The 35-year-old died two months after being appointed part-time police chief.
An Ohio police chief who died in May of a fentanyl overdose allegedly swiped the drugs from his own department’s evidence room, according to local reports.
Kirkersville Police Chief James Hughes had only been on the job two months when he was found unresponsive in the bathroom of his Reynoldsburg home. Nearby, officials said, were three syringes—one empty and two filled with fentanyl. Authorities also recovered a bag that tested positive for cocaine.
The part-time police chief died a short time later, and in July the coroner officially deemed the cause of death a fentanyl overdose, according to the Newark Advocate.
The larger Reynoldsburg Police Department investigated the fatality, and last week Lt. Ron Wright revealed where he apparently got the fatal dose: the village police evidence room.
“There was packaging that indicated that he was taking controlled substances from there,” said Wright, according to the Advocate. It’s not clear if that could impact any ongoing cases.
The 35-year-old was appointed to the 500-person village’s 20-hour-per-week job as top cop on March 13, during a two-minute council meeting.
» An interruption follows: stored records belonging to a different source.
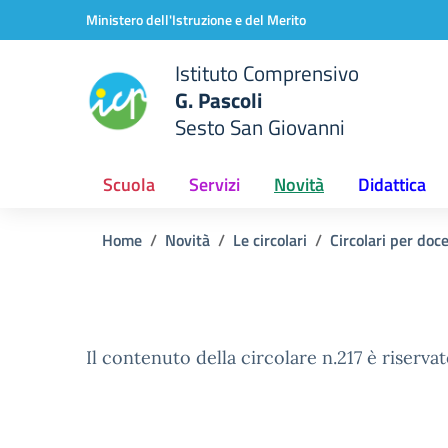
Vai ai contenuti
Vai al menu di navigazione
Vai al footer
Ministero dell'Istruzione e del Merito
Istituto Comprensivo
G. Pascoli
Sesto San Giovanni
Scuola
Servizi
Novità
Didattica
Home
Novità
Le circolari
Circolari per doc
Il contenuto della circolare n.217 è riservat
Almost a year earlier, then-chief Eric DiSario was shot to death in the line of duty during an incident at a local nursing home, according to WSYX. His replacement, Jeff Finley, resigned abruptly in early March, citing disagreements with the mayor.
Though village council members didn’t offer any comment to the local media on it, Hughes had a troubled past before his appointment as chief.
During the 14 months he previously worked at the local sheriff’s office, internal affairs investigated him three times. Once, he resigned after six months, though he was later rehired working at the jail.
“I believe that Deputy Hughes needs to think before he acts,” one supervisor wrote in a 2012 performance evaluation, according to the Newark paper. “Deputy Hughes is known to make bad decisions on and off duty.”
A few months later, Hughes notched up a misdemeanor conviction for a drunken incident at a nearby fast food restaurant when he spit at a drive-through worker and called her a “bitch.”
Once Reynoldsburg police wrap up their investigation of the chief’s death, they’ll likely forward the case to state authorities, Wright said.
“It’s kind of gone beyond our level. You’re talking about another agency’s property room,” he said. “We think the state should probably intervene.”